Old Ghosts Haunt the New Romania

Nothing is ever quite what it seems in Romania. Historical anniversaries are a case in point.


Tuesday was the 50th anniversary of the day that Romania's World War II dictator, Marshal Ion Antonescu, was overthrown in a coup. As a consequence, Romania ended its wartime alliance with Nazi Germany, and a period of particularly unpleasant domestic political repression was brought to a halt. This, you might think, is an anniversary for Romanians to celebrate.


Not so. Since the fall of Communism in 1989, Antonescu's reputation has soared. Pro-government and opposition publications alike have hailed him as a patriotic hero. In 1991, the Romanian parliament stood in silence for one minute on the eve of the 45th anniversary of his execution as a war criminal. A bust dedicated to Antonescu went up last year in the southern town of Slobozia, and at least eight other towns have named streets after him. One such town, Botosani, is known to historians as the place from which Antonescu deported large numbers of Jews for extermination.
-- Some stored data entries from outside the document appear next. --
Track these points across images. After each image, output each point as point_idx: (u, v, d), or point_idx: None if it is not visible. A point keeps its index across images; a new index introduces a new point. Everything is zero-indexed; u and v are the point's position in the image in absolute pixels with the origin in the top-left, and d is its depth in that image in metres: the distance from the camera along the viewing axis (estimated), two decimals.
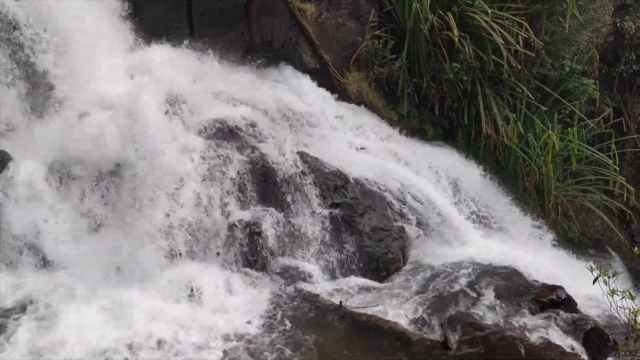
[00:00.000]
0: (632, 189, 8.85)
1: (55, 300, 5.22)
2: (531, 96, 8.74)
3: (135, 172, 6.09)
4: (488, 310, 5.49)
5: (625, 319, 3.87)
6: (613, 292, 3.82)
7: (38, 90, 6.52)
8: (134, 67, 7.32)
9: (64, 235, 5.92)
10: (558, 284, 5.77)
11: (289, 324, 5.19)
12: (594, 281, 3.90)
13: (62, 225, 5.97)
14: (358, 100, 8.45)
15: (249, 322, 5.19)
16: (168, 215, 5.88)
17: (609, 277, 3.86)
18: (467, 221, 7.30)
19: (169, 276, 5.58)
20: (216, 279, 5.63)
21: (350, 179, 6.77)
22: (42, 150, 6.36)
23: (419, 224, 6.73)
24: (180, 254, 5.76)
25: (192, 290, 5.47)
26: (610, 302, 3.81)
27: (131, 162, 6.14)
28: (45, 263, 5.74)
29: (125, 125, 6.30)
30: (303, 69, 8.45)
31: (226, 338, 4.98)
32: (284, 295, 5.57)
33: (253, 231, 5.94)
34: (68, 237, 5.94)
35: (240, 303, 5.43)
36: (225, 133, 6.67)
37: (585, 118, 9.10)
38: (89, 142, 6.29)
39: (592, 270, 3.91)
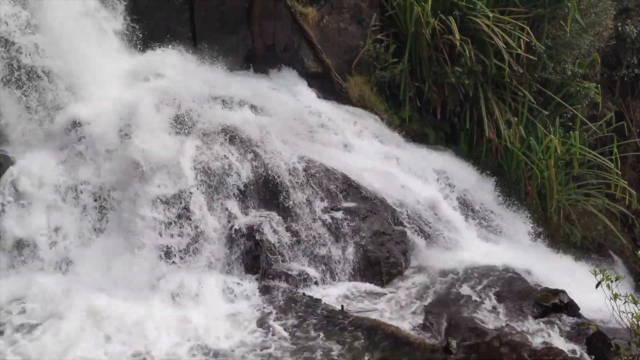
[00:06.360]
0: (634, 192, 8.83)
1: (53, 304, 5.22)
2: (533, 100, 8.73)
3: (135, 175, 6.11)
4: (490, 315, 5.47)
5: (628, 323, 3.84)
6: (616, 297, 3.79)
7: (39, 94, 6.53)
8: (135, 71, 7.34)
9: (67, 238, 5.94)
10: (560, 287, 5.75)
11: (290, 329, 5.17)
12: (597, 285, 3.87)
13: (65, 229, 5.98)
14: (360, 104, 8.43)
15: (250, 328, 5.17)
16: (169, 219, 5.88)
17: (611, 281, 3.83)
18: (468, 225, 7.29)
19: (170, 281, 5.57)
20: (217, 285, 5.60)
21: (352, 183, 6.76)
22: (45, 152, 6.38)
23: (420, 228, 6.71)
24: (181, 259, 5.74)
25: (192, 296, 5.45)
26: (613, 307, 3.78)
27: (133, 164, 6.16)
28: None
29: (126, 127, 6.34)
30: (305, 73, 8.45)
31: (226, 343, 4.97)
32: (285, 300, 5.55)
33: (254, 236, 5.92)
34: (71, 240, 5.95)
35: (241, 309, 5.41)
36: (226, 137, 6.66)
37: (587, 122, 9.07)
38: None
39: (595, 274, 3.89)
It is as if Norway were to rehabilitate Vidkun Quisling, Hitler's puppet prime minister in Oslo, or as if Italy were suddenly to declare Benito Mussolini one of this century's greatest geniuses. Come to think of it, when Mussolini was recently praised in exactly those terms by a leader of Italy's neo-fascist movement, which is represented in the new Italian government, there was an international outcry. But the reaction to Romania's rehabilitation of Antonescu has been deafening silence.


One reason, perhaps, is that the events of August 23, 1944, have a direct bearing on present-day Romanian politics. For the man who organized the coup against Antonescu and broke Romania's humiliating relationship with Nazi Germany was King Michael, who up until that day had been merely a figurehead monarch.


Now in his 70s, the king was forced by the Communists to abdicate at gunpoint in 1947. But he has not entirely given up hope of regaining his throne.


Romania's post-Communist rulers, many of whom have a career background in the political structures of the Ceausescu dictatorship, cannot abide King Michael. They scorn him as a historical relic and do their best to keep him out of the country. But if he is really so unimportant, it is hard to see why they waste so much energy attacking him.


Of course, it is precisely under these rulers that Antonescu, the man whom King Michael overthrew, has been restored to official favor. In their efforts to disguise their Communist past, Romania's rulers have portrayed Antonescu as the embodiment of a "pure" anti-Communist Romanian past. Thus the paradox arises that Romania's neo-Communist authorities are the most vigorous defenders of a man who was executed by the Communists.


In fact, Antonescu's rehabilitation was slowly taking shape even before Ceausescu's fall in December 1989. It is noteworthy that Ceausescu called himself the "conductor," the same term Antonescu used in the 1940s. Ceausescu, seeking to present himself as a hero who would resist Moscow's bullying, found it useful to highlight Antonescu's record as an anti-Soviet patriot in the same mold.


In the end, though, the effect is equally unwholesome. Romanians are being taught to revere a man who dishonored his country and was guilty of appalling treatment of Romanian Jews. Europe should mark down Antonescu's rehabilitation as a bad sign for Romania's fragile democracy.